*** Stored data ***

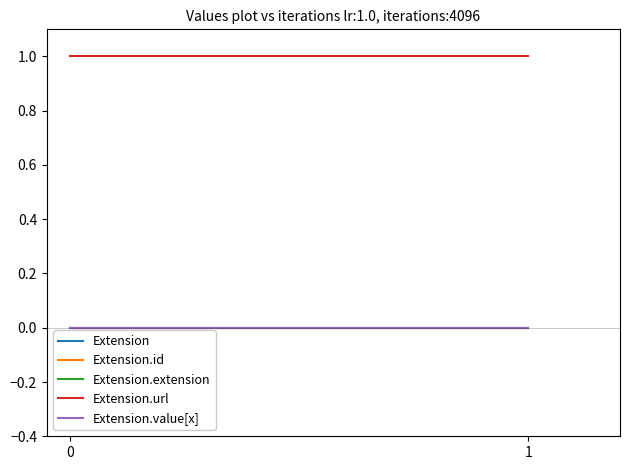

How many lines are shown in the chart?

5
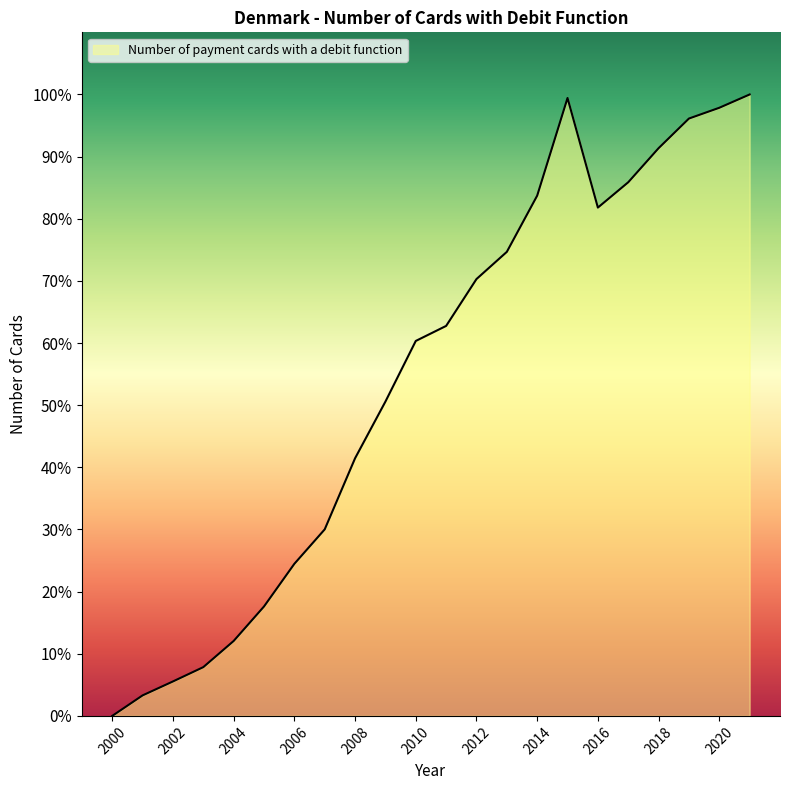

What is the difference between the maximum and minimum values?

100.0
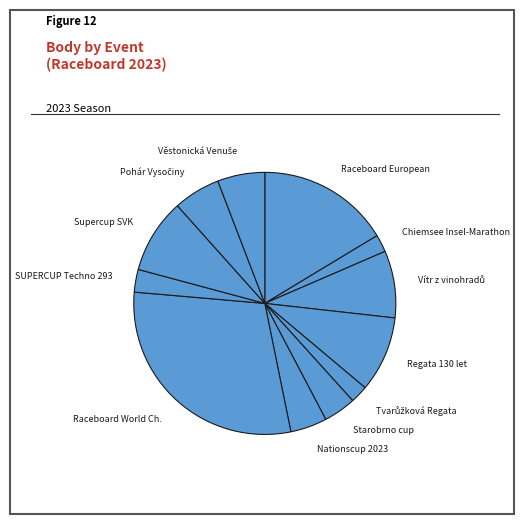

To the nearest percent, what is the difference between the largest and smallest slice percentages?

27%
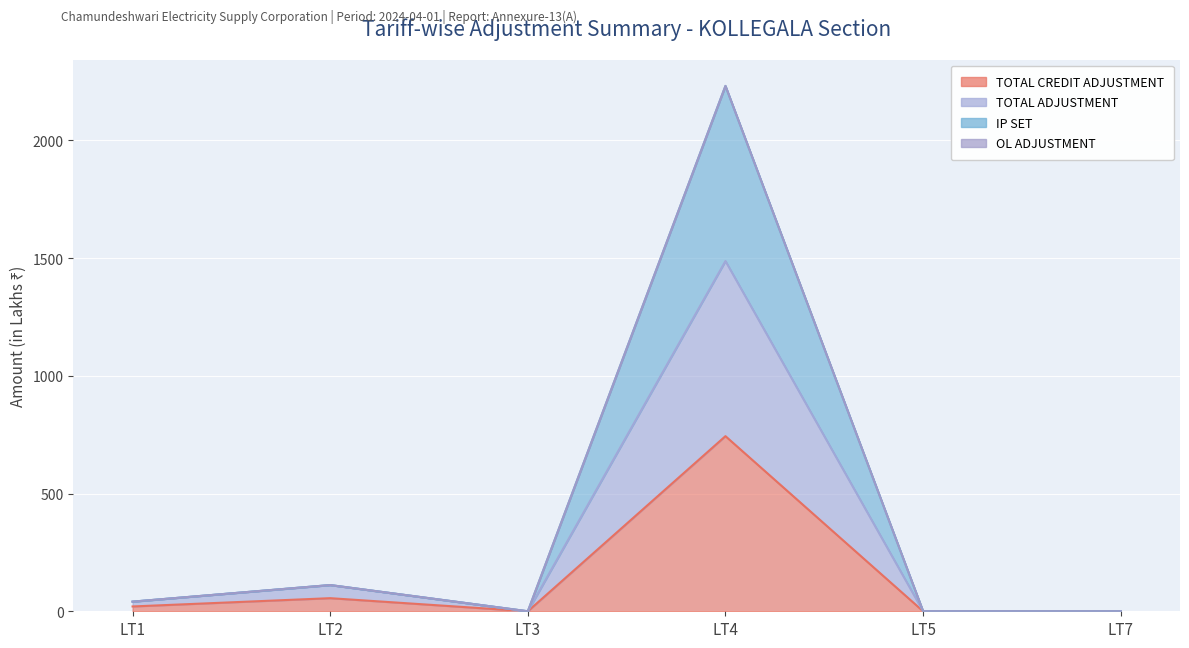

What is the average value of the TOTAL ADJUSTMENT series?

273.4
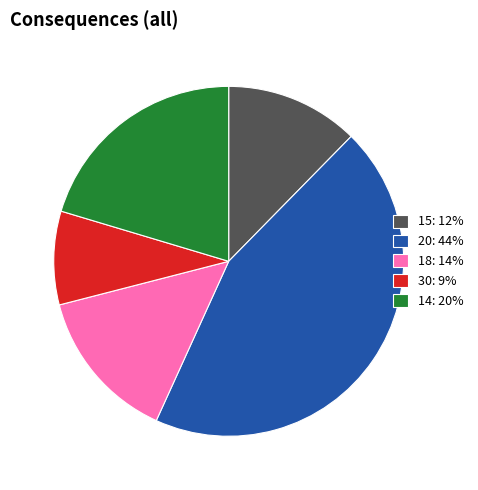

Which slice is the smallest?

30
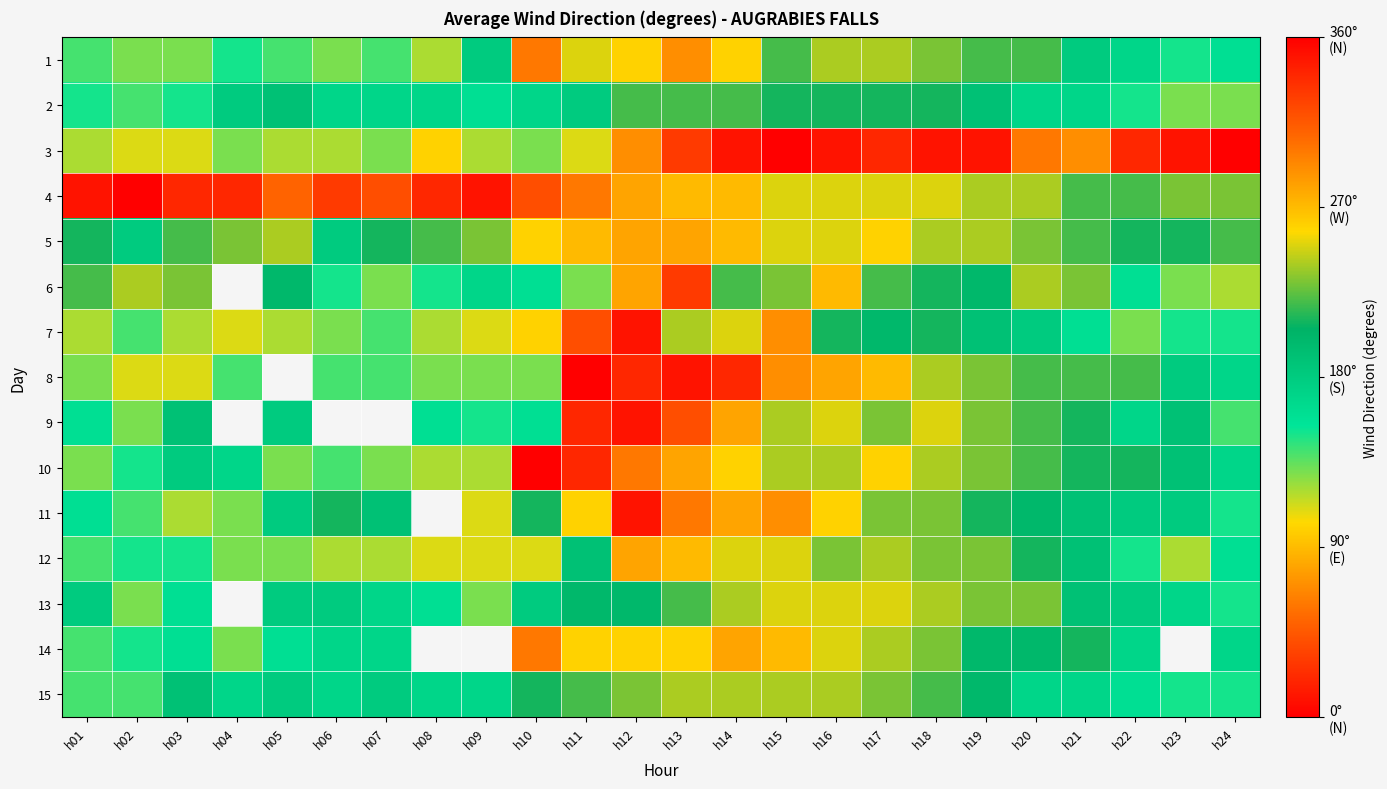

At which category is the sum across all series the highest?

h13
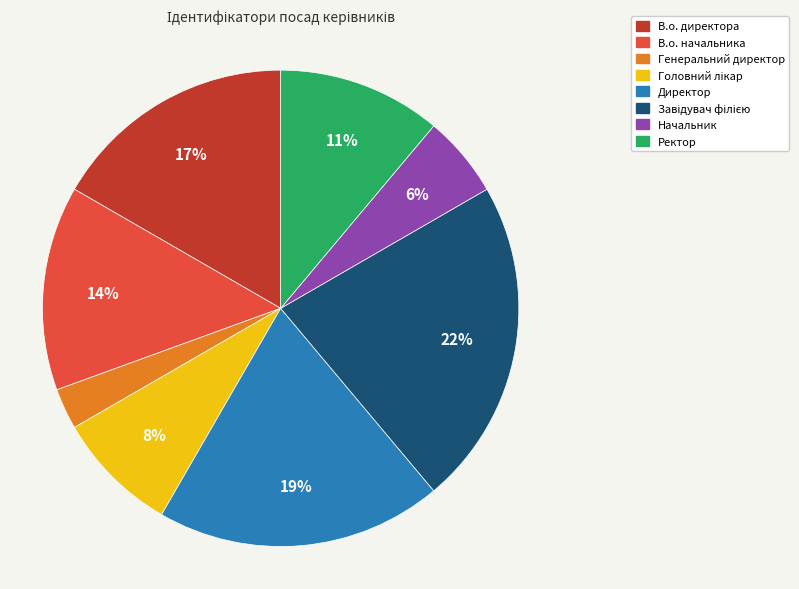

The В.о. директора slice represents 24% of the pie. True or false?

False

*** End of Stored data ***

- _Work to complete_
Copy the listing above word for word, leaving out the pictures.

- _Output of the exercise_
How many lines are shown in the chart?

5

What is the difference between the maximum and minimum values?

100.0

To the nearest percent, what is the difference between the largest and smallest slice percentages?

27%

What is the average value of the TOTAL ADJUSTMENT series?

273.4

Which slice is the smallest?

30

At which category is the sum across all series the highest?

h13

The В.о. директора slice represents 24% of the pie. True or false?

False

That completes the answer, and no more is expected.